- Records for the task -
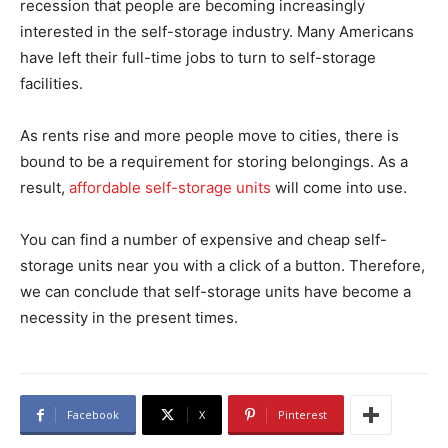
recession that people are becoming increasingly
interested in the self-storage industry. Many Americans
have left their full-time jobs to turn to self-storage
facilities.
As rents rise and more people move to cities, there is
bound to be a requirement for storing belongings. As a
result,
affordable self-storage units
will come into use.
You can find a number of expensive and cheap self-
storage units near you with a click of a button. Therefore,
we can conclude that self-storage units have become a
necessity in the present times.
Facebook
X
Pinterest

- Aim of the task -
Set out every line of text in the rows above as a JSON list of strings, one string per line, omitting blank lines and the pictures.

- Task response -
[
  "recession that people are becoming increasingly",
  "interested in the self-storage industry. Many Americans",
  "have left their full-time jobs to turn to self-storage",
  "facilities.",
  "As rents rise and more people move to cities, there is",
  "bound to be a requirement for storing belongings. As a",
  "result,",
  "affordable self-storage units",
  "will come into use.",
  "You can find a number of expensive and cheap self-",
  "storage units near you with a click of a button. Therefore,",
  "we can conclude that self-storage units have become a",
  "necessity in the present times.",
  "Facebook",
  "X",
  "Pinterest"
]